Come dicevo in partenza, il Passaggio è molti romanzi in uno, mescola generi, topoi e atmosfere. E se la prima parte è pure science fiction mescolata ad horror, nella seconda troviamo il romanzo di formazione spruzzato qui e là da young adult, per poi passare all'horror e sfociare, quasi come un fiume, nel puro on the road americano fino al finale, quasi supernatural. Vi è Stephen King (tantissimo), c'è la rabbia, la voglia di scoperta e la ribellione di John Fante e Jack Kerouak, c'è la tristezza dolorosa di The road di Mc Carthy; c'è la speranza disperata di Steimbeck, quella forza assurda che ti spinge ad andare avanti nonostante tutto, perché la vita è più forte. Un romanzo molto "europeo" negli stili e nei contenuti, sebbene i suoi referenti siano statunitensi.
E poi ci sono i bambini.
I bambini sono il leit motif di tutto il romanzo ed è a loro che l'Autore guarda con amore. Bambini disperati, abbandonati, soli, come Amy. Bambini malati che lasciano un vuoto nel cuore dei genitori, come Eva. I bambini sul treno, soli spaventati e i piccoli del Nido nella Prima Colonia, protetti da tutte le brutture del mondo; i bambini della Cittadella. E il bambino di Mausami e Theo, vero e proprio inno alla vita, assieme a quello di Sara e Hollis, non ancora nato ma già minacciato. I bambini son sempre presenti e non sono mocciosi rompiscatole ma portatori di serenità nella narrazione. Talismani di speranza.

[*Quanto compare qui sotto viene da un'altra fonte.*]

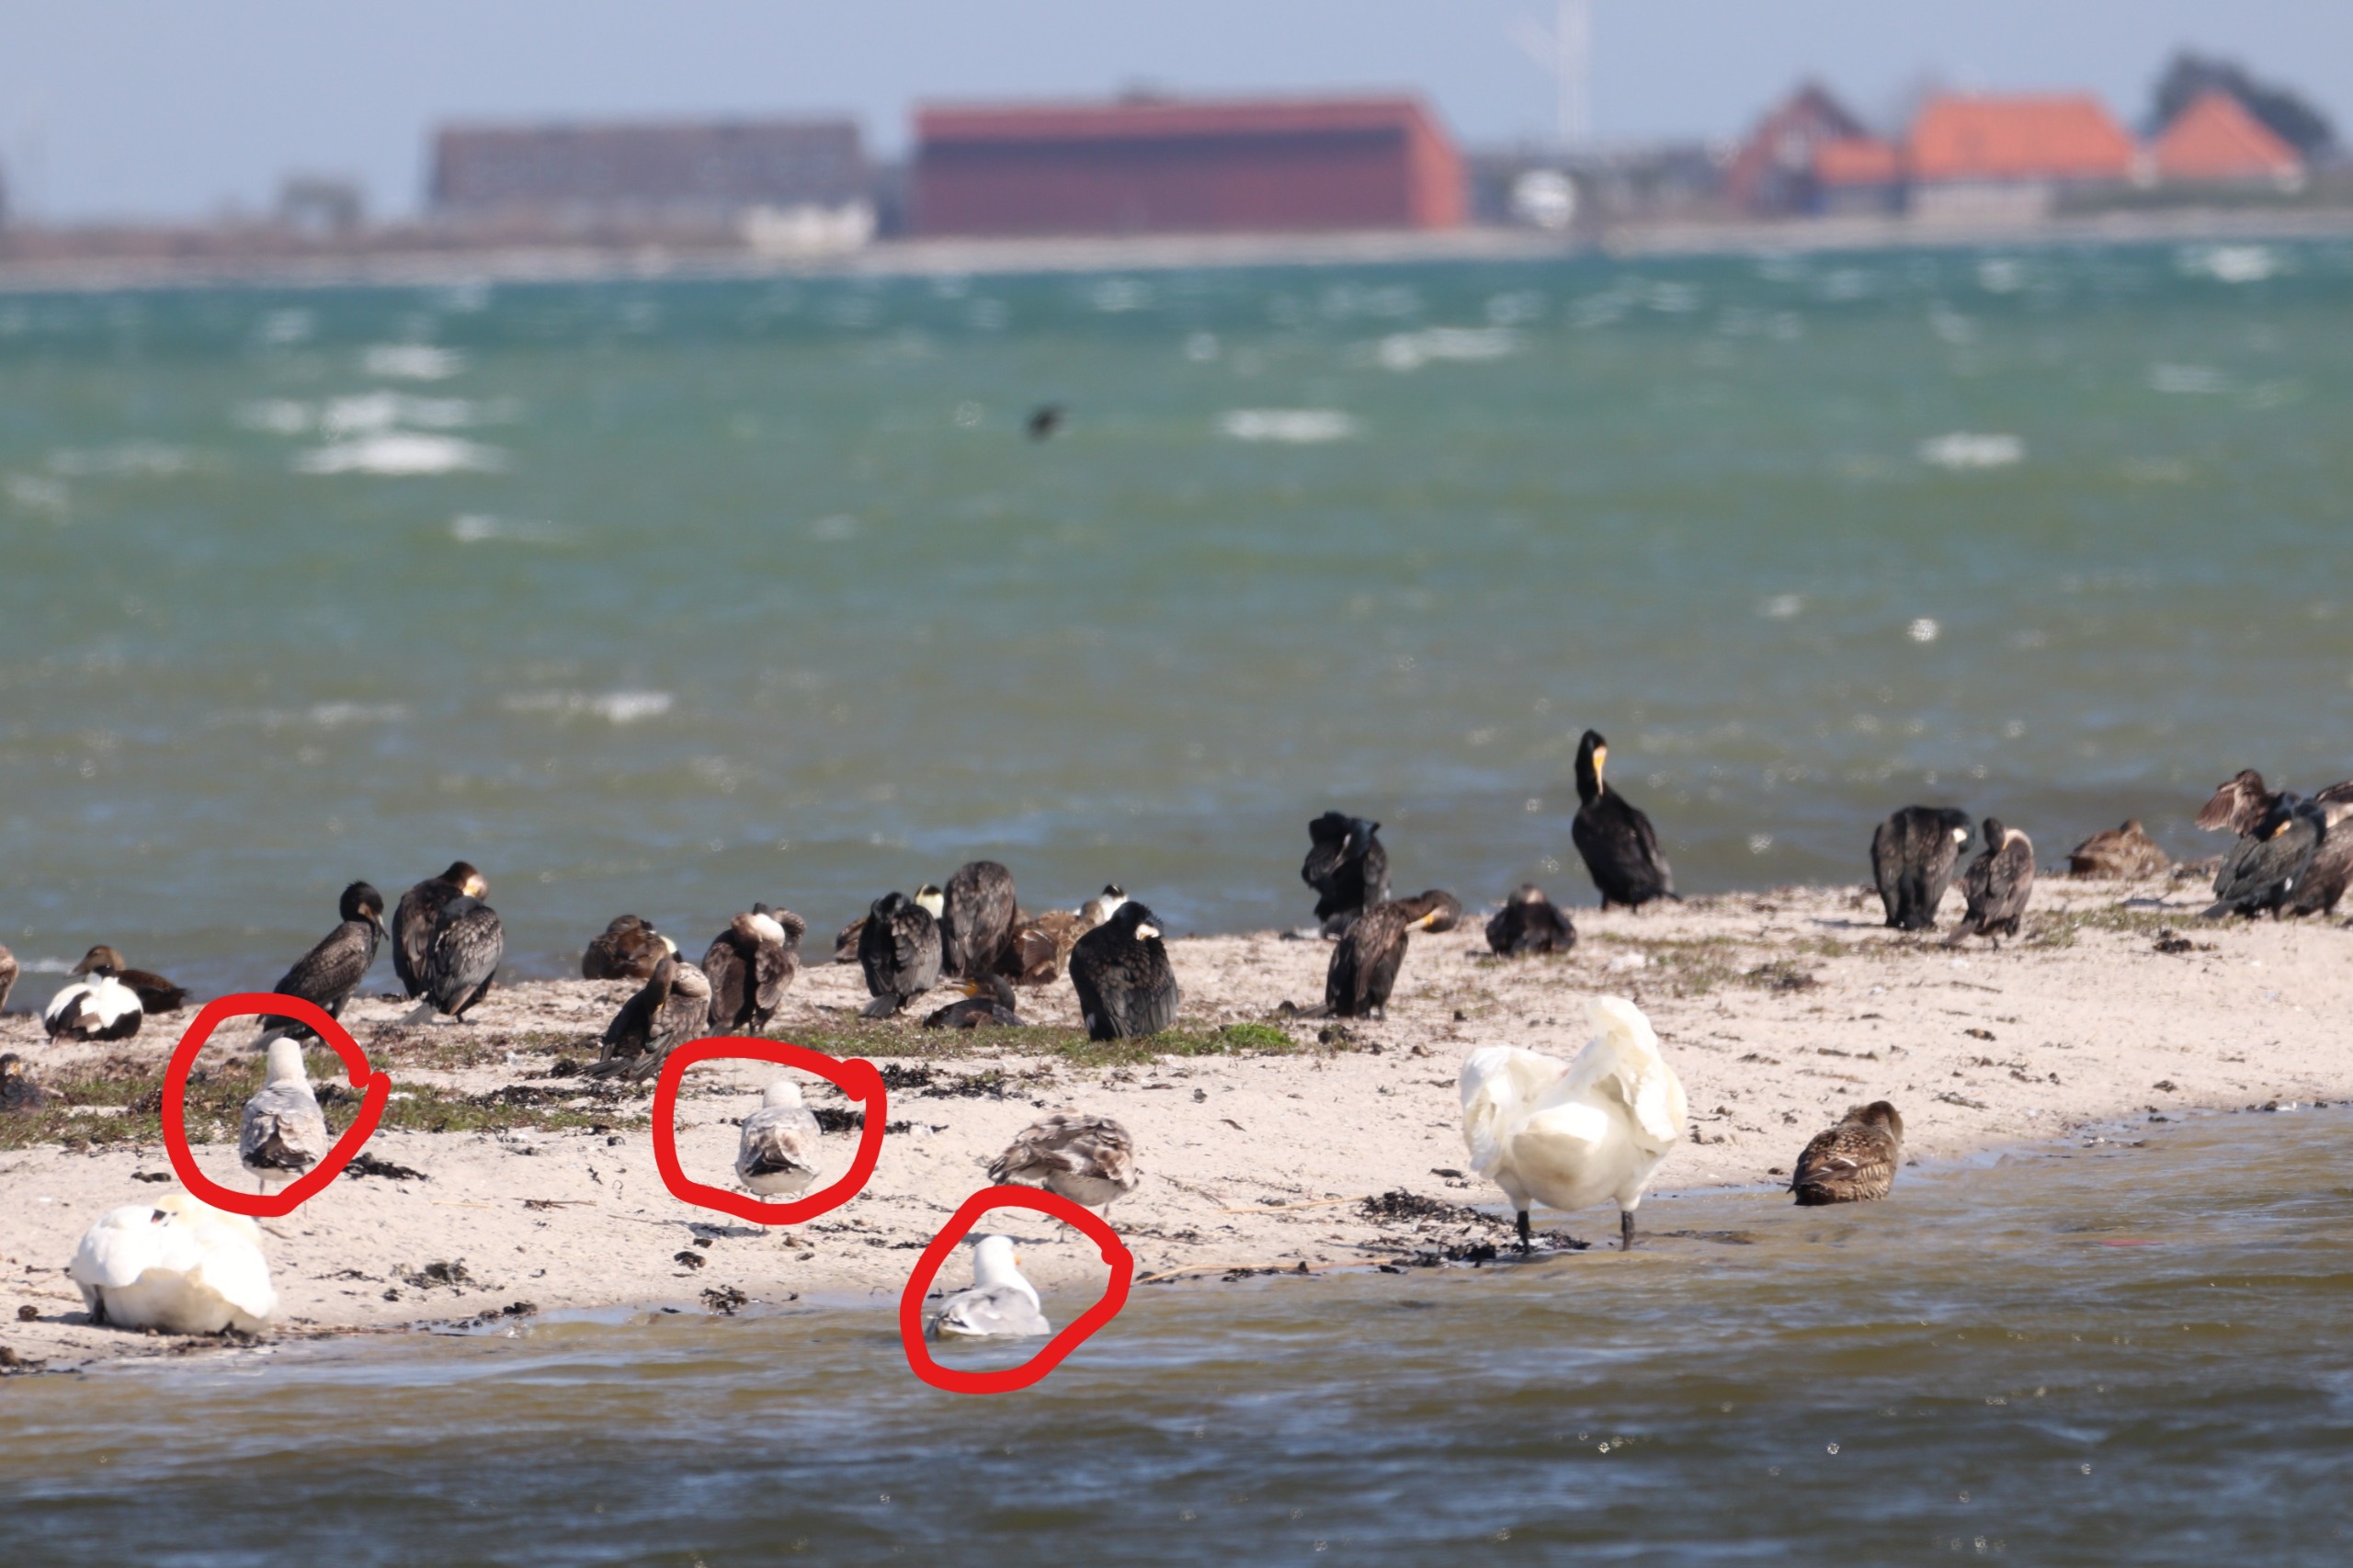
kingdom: Animalia
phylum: Chordata
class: Aves
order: Charadriiformes
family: Laridae
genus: Larus
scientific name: Larus argentatus
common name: Sølvmåge
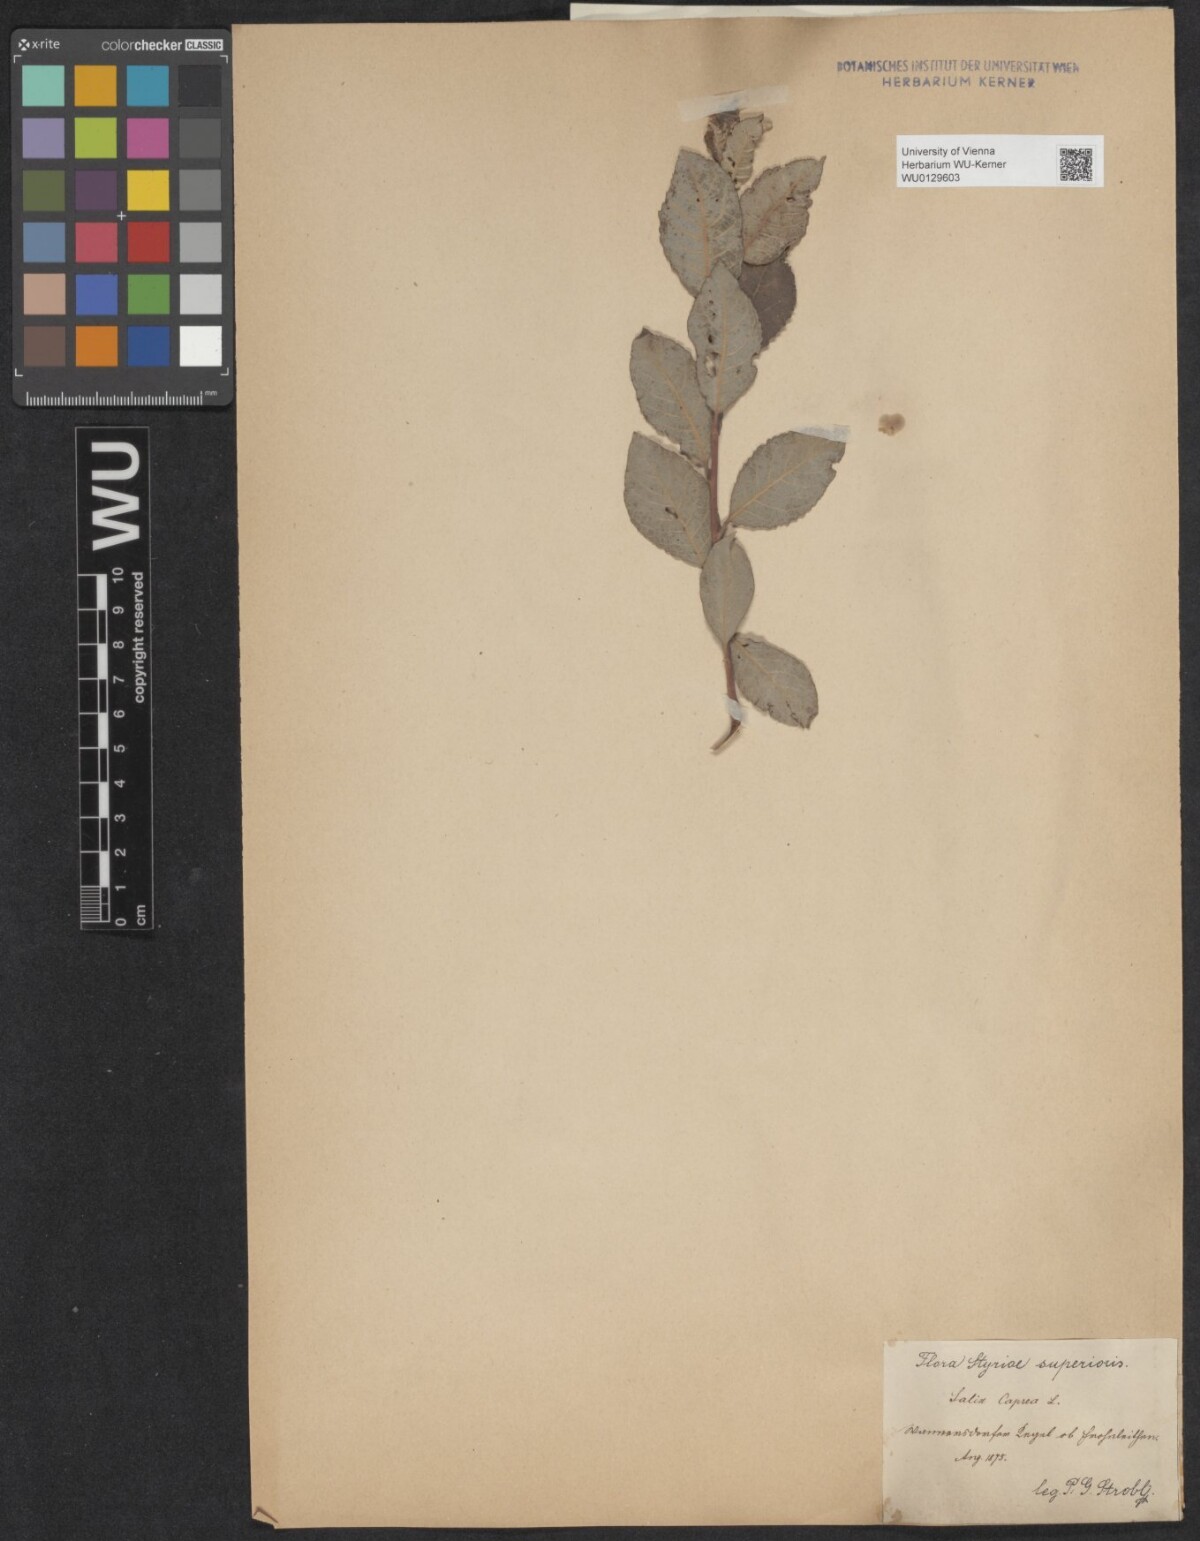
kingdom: Plantae
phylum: Tracheophyta
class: Magnoliopsida
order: Malpighiales
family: Salicaceae
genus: Salix
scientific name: Salix caprea
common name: Goat willow
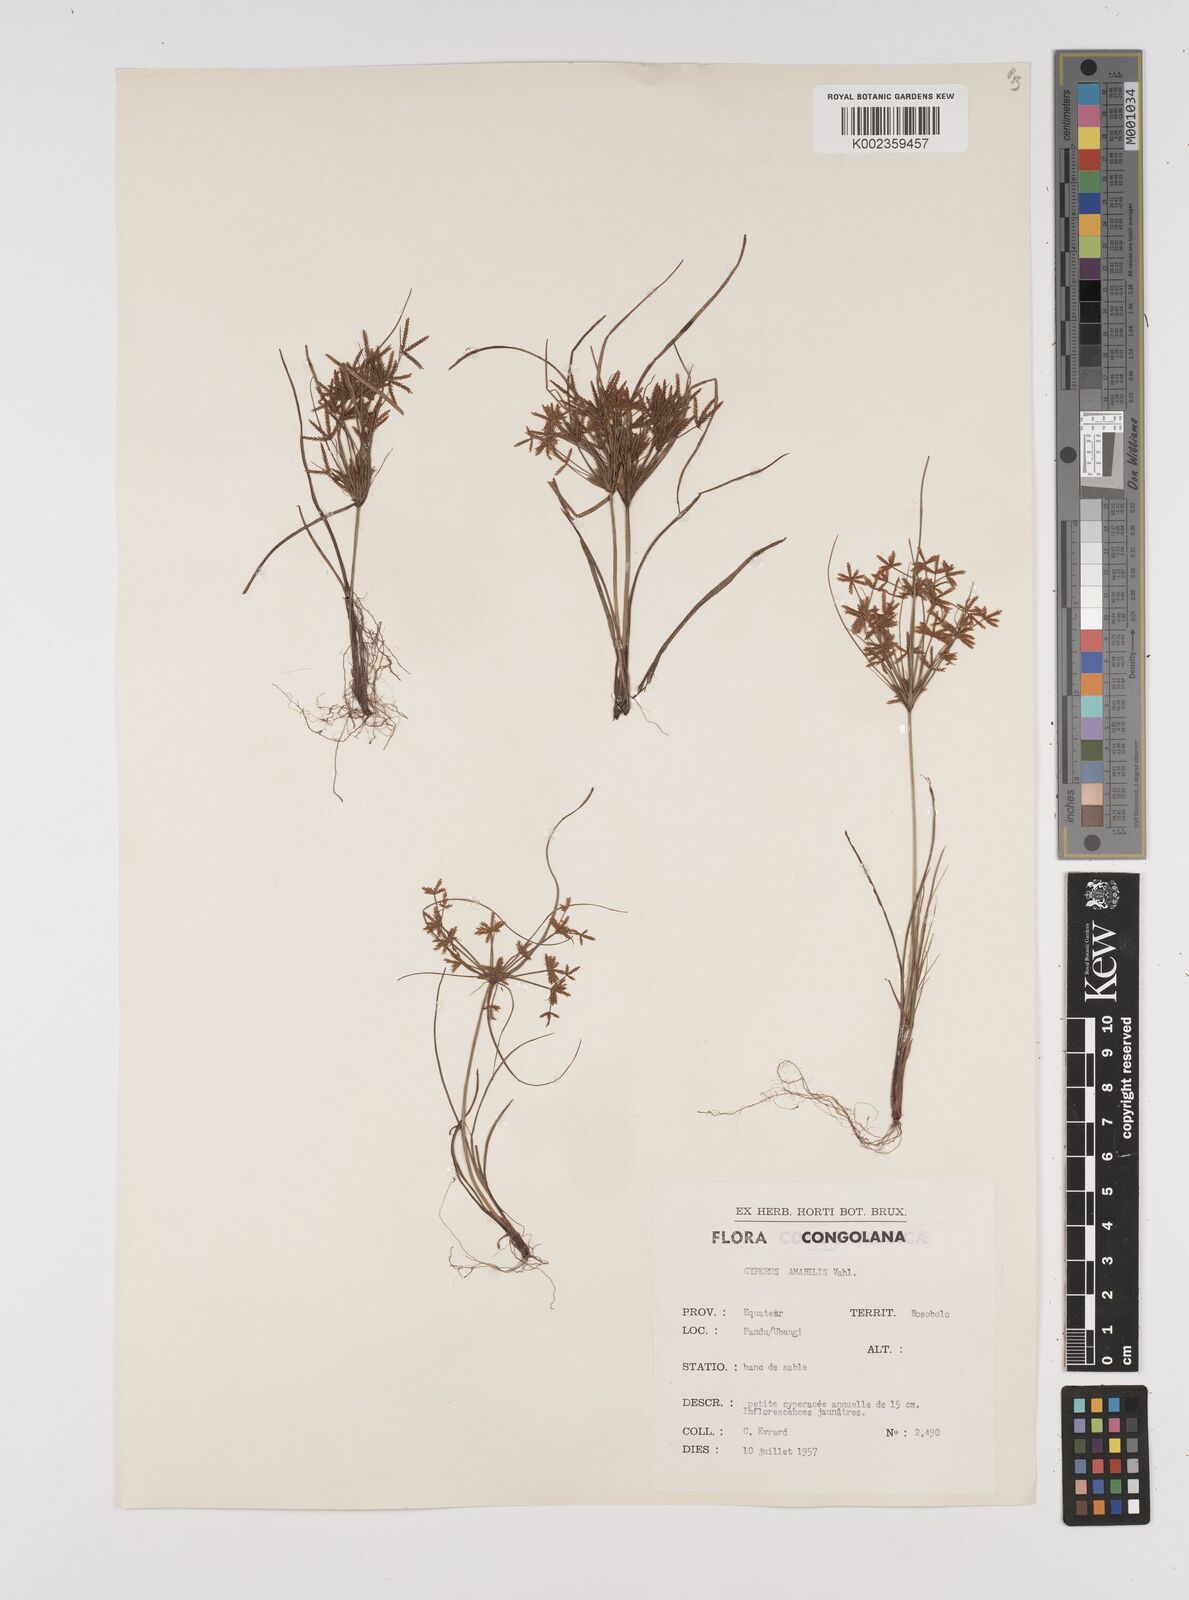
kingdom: Plantae
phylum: Tracheophyta
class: Liliopsida
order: Poales
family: Cyperaceae
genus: Cyperus
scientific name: Cyperus amabilis
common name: Foothill flat sedge
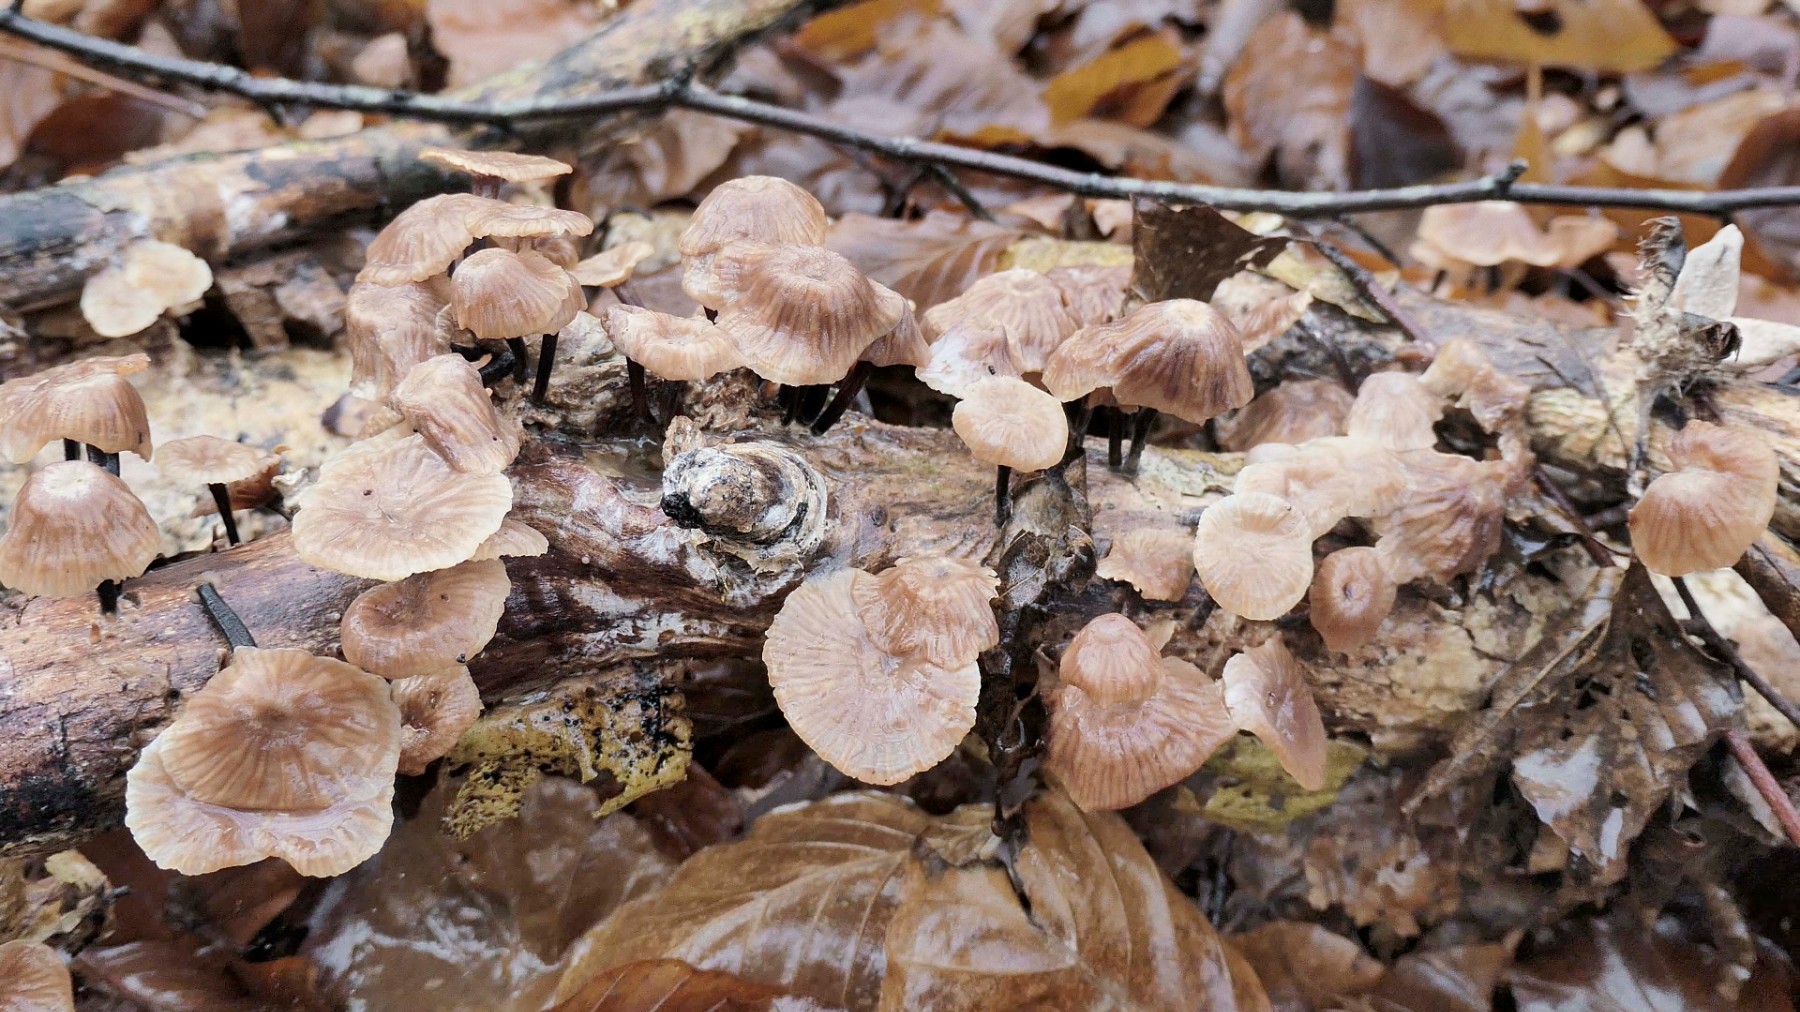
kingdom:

Sarà che sono una mamma ma quest'aspetto mi ha colpito e commosso: dinanzi all'annientamento della civiltà, la forza più dirompente è data da questi piccoli che lottano per venire al mondo o per restarci. E' in essi che si nasconde la speranza che riesce a convivere con il dolore, proprio come accade a Amy: lei è l'arca di Noè, il passaggio verso un mondo nuovo, verso la nuova umanità. La vita che resiste e che non muore. Sappiamo che gli esseri viventi sono sopravvissuti all'epidemia: che esiste una confederazione di stati Indo Australiana e che il tempo si misura in D.V.: dopo il contagio, dopo i vampiri.
Ma come ci si arriva, questo non è dato saperlo. Molte domande rimangono insolute, a cominciare dal ruolo di Peter e dalla sorte di Sara, Hollis, Maus e Theo. Vi sono ancora due volumi che l'Autore sta scrivendo. Il prossimo, The Twelwe, uscirà nel 2012.Per concludere, posso dirvi che Il passaggio non è un romanzo di facile lettura, anche solo per la ragguardevole mole. Ma è un romanzo da leggere, che segna un passaggio importante nella letteratura di genere, grazie alla continua mescolanza tra stili, linguaggi e piani espressivi differenti, un puro esempio di mainstream. E', almeno per me, un romanzo con "qualcosa dentro".